The boundary of drivable area is shown in Fig. 2. The bounding boxes represents the perception result and the map limit represents the information of the HD map, after the pointing merging the final unified state-extended environment boundary is generated, and different color of the boundary represents the different attribute [7].

Fig. 2.
figure 2

The fusion process of the boundary-based drivable area model [7]

Combined with the driving intention and the modified predicted trajectory, it can ensure the safety of decision-making to the greatest extent.

3 Experiment

3.1 Finetune on the Vision-Text LLM

The public motion forecasting dataset Argoverse is utilized in this paper. And the LLM miniGPT4 is selected for the driving intention judgement.

Because the official finetune process only makes use of 3000 pictures for the whole scene, we utilize 500 frames in Argoverse with the annotation for the single scene. And the information of the hardware and the train parameter is in Table 1.

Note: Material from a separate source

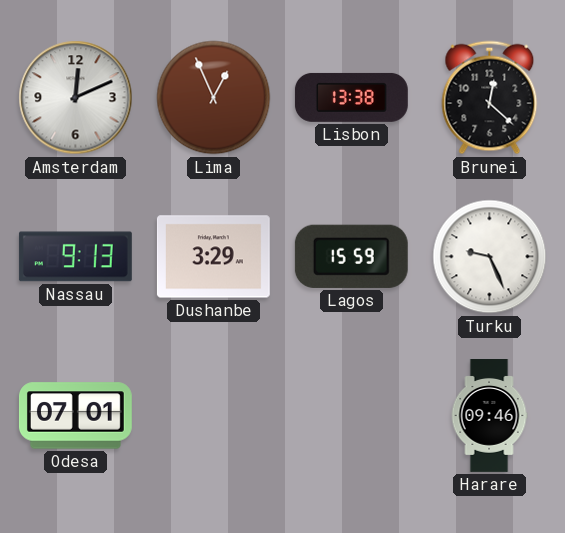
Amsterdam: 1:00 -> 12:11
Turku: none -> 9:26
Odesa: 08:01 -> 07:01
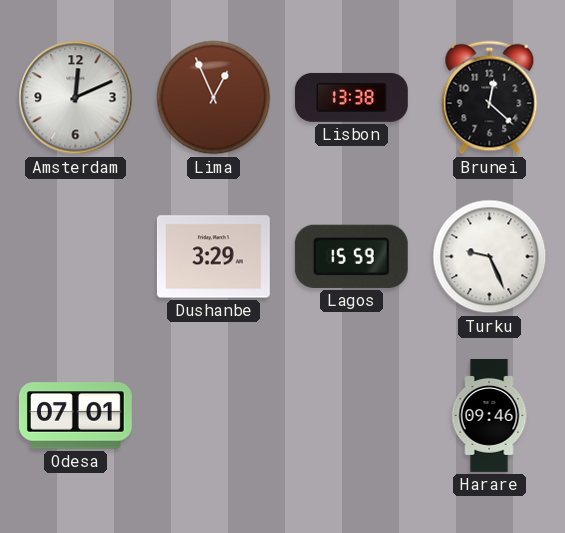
Nassau: 9:13 -> none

Table 1. Configuration of the finetune.

3.2 Modification of the Predicted Trajectory

The typical prediction model Vectornet is selected as the baseline for the output of the trajectory and the network is trained for 25 epochs on the dataset Argoverse. And the typical modified trajectory is shown in the Fig. 3 below:

The red rectangle represents the target vehicle and the gray line represents the centerline of the road. The predicted trajectory by the Vectornet is in yellow, the modified trajectory is in green and the ground truth is in red. From the picture, it is demonstrated that the network predicts the wrong direction to straight, and with the modification of the driving intention, the green line is much close to the ground truth, which proves that the modification is effective.

Fig. 3.
figure 3

The modified trajectory in the left-turn scenario

According to the modification method in Sect. 2.2, with the fusion of the driving intention of the LLM, the total prediction average distance error is greatly decreased by 31.9%, from 4.67 to 3.18.

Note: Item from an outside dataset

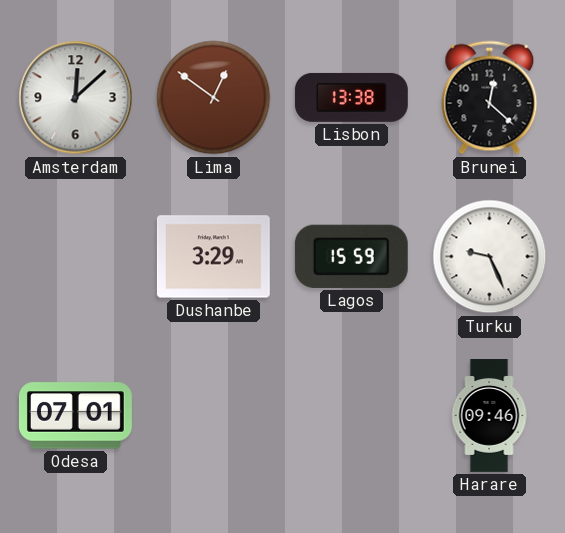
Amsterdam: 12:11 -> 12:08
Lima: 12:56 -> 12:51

3.3 Safe Decision-Making Based on Boundary-Based Drivable Area Model

The driving intention and the modified trajectory are considered in the boundary-based drivable area model, and the corresponding drivable space is generated. The planner for this part is the Werling planner based on the Frenet frame. The picture below shows the safety and the reliability of this method (Fig. 4):

Fig. 4.
figure 4

The decision-making comparison between original prediction and modified prediction

Subpicture 1 represents the real scene of the dataset. The green car is the ego vehicle and chose to turn right in this scene, while the red car is the predicted vehicle and actually went straight. Subpicture 2 then shows the drivable space at the current moment. Subpicture 3 shows the drivable space at future moments and gives the planned trajectory of the ego vehicle going straight according to the prediction information of VectorNet. Subpicture 4 comprehensively considers the driving intention output by the LLM and the predicted trajectory to draw the drivable space and the planned trajectory of the ego vehicle at future moments, turning right.

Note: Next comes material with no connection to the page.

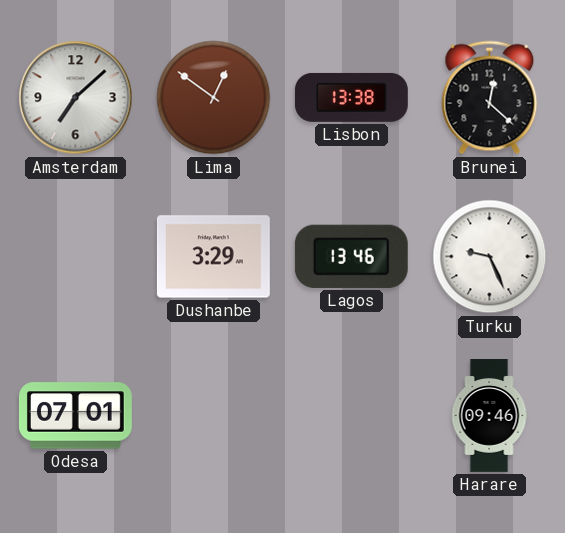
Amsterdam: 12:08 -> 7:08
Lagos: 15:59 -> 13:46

In the subpicture 3, VectorNet model wrongly gives the prediction that the target vehicle (annotated with the red circle) will turn left, while subpicture 4 that comprehensively considers the LLM information to compensate the drivable boundary and reduces the drivable area. In terms of decision-making, the ego vehicle in subpicture 4 also avoids the target vehicle by an earlier right turn, thereby avoiding the safety risk of the ego vehicle crashing straight into the target vehicle which demonstrates that this method is safe and reliable.

4 Conclusion

This paper proposed a LLM enhanced trajectory prediction method. We finetune the large language model, so that the large language model has better prior knowledge of traffic scenes in general situations, and thus can give the driving intention of vehicles in the scene. At the same time, this paper designs an adaptive trajectory modification method, which utilizes the driving intention to modify the predicted trajectory, resulting in an improvement of the accuracy. Finally, combined with the boundary-based driving area model, this paper also adds the driving intention into the judgement of the drivable area, which generates a safer decision-making.